Today is about something serious from Blog Every Day In May. It's about something difficult I am trying to overcome in my life. I normally write about happy things. I've been thinking a lot about this blog and I noticed that I don't write about real "issues" in my life.
My disclaimer: All affected parties have read this and approve everything I write. We apologize if we hurt any one's feelings by this post. We don't mean too but its our life and our feelings.
Something that has been bothering me lately are things with my in laws. This Mothers Day was his grandmas funeral. She actually passed in August in Florida but she was cremated and his aunt decided the funeral would be on Mothers Day. We found out Sunday of Mothers Day. It was really disheartening. To be honest we thought this would happen but we were really hoping that it would be different. I don't want to rehash it all to be honest it will just take time to get over it, but it does make the hurt any less. What hurts the most is what Gary said, "I just can't believe my family thinks that little of me to not invite us." That just kills me. I know he a strong man and keeping it inside, but I wish sometimes he would let it out. I know it's bothering him more than he leads on, but he'll talk when he wants to.

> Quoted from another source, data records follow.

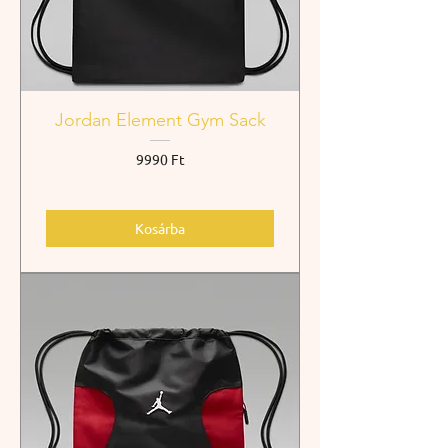
Jordan Element Gym Sack
Ár
9990 Ft
Kosárba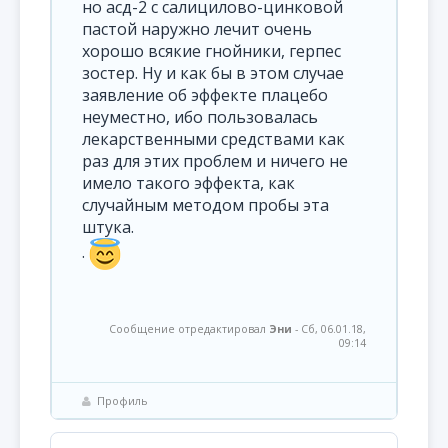
но асд-2 с салицилово-цинковой
пастой наружно лечит очень
хорошо всякие гнойники, герпес
зостер. Ну и как бы в этом случае
заявление об эффекте плацебо
неуместно, ибо пользовалась
лекарственными средствами как
раз для этих проблем и ничего не
имело такого эффекта, как
случайным методом пробы эта
штука.
.
Сообщение отредактировал
Эни
-
Сб, 06.01.18,
09:14
Профиль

Other things that I have been difficult for me is the off season. This is my first off season with a team in strickly sales. In the past my position has been half sales/half marketing. I haven't really put the effort in on the sales side until now. My only job is selling. My boss has already told me that he is going to be working with me a lot on role playing and being a better salesperson. I'm nervous and excited all at the same time.